6. False. Even if you're not an alcoholic, abusing alcohol can have negative results, such failure to meet major work, school or family responsibilities because of drinking; alcohol–related legal trouble; automobile crashes due to drinking; and a variety of alcohol–related medical problems. Under some circumstances, problems can result from even moderate drinking –– for example, when driving, during pregnancy or when taking certain medicines.
7. True. Rates of alcohol problems are highest among young adults ages 18 to 29 and lowest among adults age 65 years and older. Overall, more men than women are alcohol–dependent or experience alcohol–related problems.

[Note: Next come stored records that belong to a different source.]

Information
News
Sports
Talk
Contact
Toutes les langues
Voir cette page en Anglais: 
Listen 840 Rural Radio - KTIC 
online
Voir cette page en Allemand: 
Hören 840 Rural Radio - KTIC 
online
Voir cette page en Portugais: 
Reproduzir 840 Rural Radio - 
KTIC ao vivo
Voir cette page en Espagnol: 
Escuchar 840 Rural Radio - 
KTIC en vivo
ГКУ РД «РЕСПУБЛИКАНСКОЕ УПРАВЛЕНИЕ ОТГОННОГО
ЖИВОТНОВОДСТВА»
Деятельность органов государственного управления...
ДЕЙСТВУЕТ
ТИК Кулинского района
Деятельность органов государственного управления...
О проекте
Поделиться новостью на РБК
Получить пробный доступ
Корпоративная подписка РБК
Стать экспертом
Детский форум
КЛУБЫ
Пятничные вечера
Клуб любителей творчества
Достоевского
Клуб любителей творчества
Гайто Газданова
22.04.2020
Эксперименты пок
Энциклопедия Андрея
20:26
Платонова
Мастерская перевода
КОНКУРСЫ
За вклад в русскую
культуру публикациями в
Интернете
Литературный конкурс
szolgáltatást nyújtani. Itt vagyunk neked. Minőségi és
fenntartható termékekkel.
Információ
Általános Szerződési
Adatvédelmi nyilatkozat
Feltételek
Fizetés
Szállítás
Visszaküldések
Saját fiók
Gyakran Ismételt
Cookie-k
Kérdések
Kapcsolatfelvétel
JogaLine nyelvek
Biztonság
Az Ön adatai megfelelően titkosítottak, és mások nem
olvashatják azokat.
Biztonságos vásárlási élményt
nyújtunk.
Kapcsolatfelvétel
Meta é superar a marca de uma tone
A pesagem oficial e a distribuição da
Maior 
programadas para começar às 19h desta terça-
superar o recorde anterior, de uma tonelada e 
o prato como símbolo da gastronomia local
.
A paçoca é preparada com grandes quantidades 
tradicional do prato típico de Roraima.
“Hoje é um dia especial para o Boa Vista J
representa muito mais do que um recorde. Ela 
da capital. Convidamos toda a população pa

8. True. Studies show that nearly all alcoholics who try to merely cut down on drinking are unable to do so indefinitely. Instead, cutting out alcohol (that is, abstaining) is nearly always necessary for successful recovery. If you are not alcoholic but have had alcohol–related problems, you may be able to limit the amount you drink.
9. True. One drink equals one 12–ounce bottle of beer or wine cooler, one 5–ounce glass of wine or 1.5 ounces of 80–proof distilled spirits.
10. False. Drinking during pregnancy can cause fetal alcohol syndrome, a birth defect that includes mental retardation, organ abnormalities, hyperactivity and learning and behavioral problems. Moreover, many of these problems last into adulthood. While we don't yet know exactly how much alcohol is required to cause these problems, we do know that they are 100 percent preventable if a woman does not drink at all during pregnancy.